■ The exercise
Reproduce the material word for word, from the line containing "pose: elev=284.3 azim=155.6" through the line containing "Dot at: (275, 259)", including both of those lines.

■ Data for the task
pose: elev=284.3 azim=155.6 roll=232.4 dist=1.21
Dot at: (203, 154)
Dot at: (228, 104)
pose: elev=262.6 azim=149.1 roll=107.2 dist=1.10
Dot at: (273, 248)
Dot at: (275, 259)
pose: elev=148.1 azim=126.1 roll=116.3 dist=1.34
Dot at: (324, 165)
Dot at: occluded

---

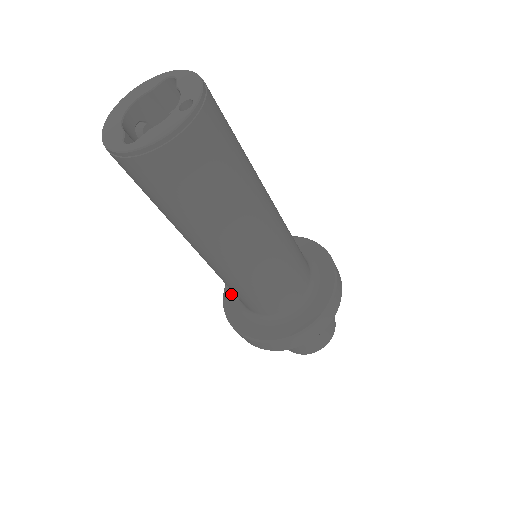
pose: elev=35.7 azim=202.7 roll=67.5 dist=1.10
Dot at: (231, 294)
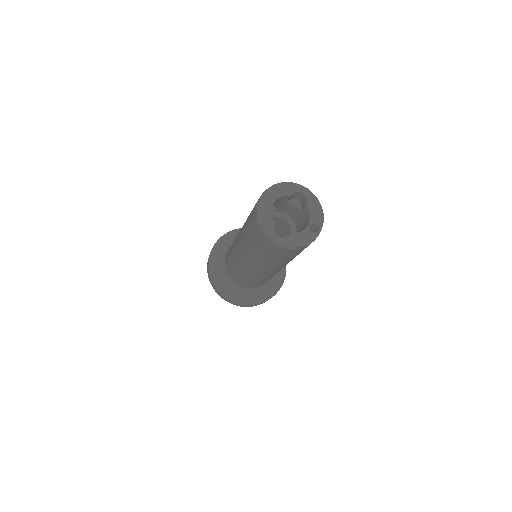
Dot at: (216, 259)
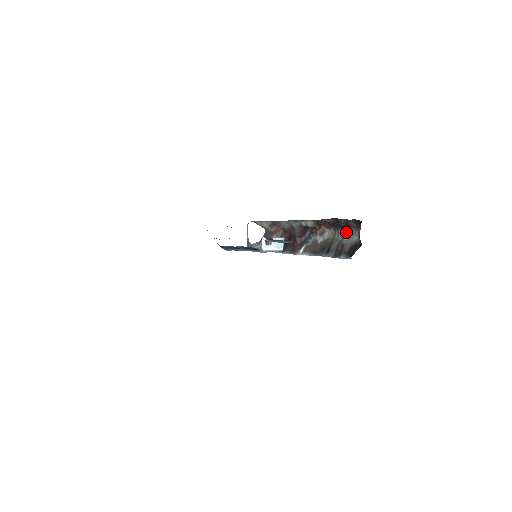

■ Output below
pose: elev=284.3 azim=155.6 roll=232.4 dist=1.21
Dot at: (203, 154)
Dot at: (228, 104)
pose: elev=262.6 azim=149.1 roll=107.2 dist=1.10
Dot at: (273, 248)
Dot at: (275, 259)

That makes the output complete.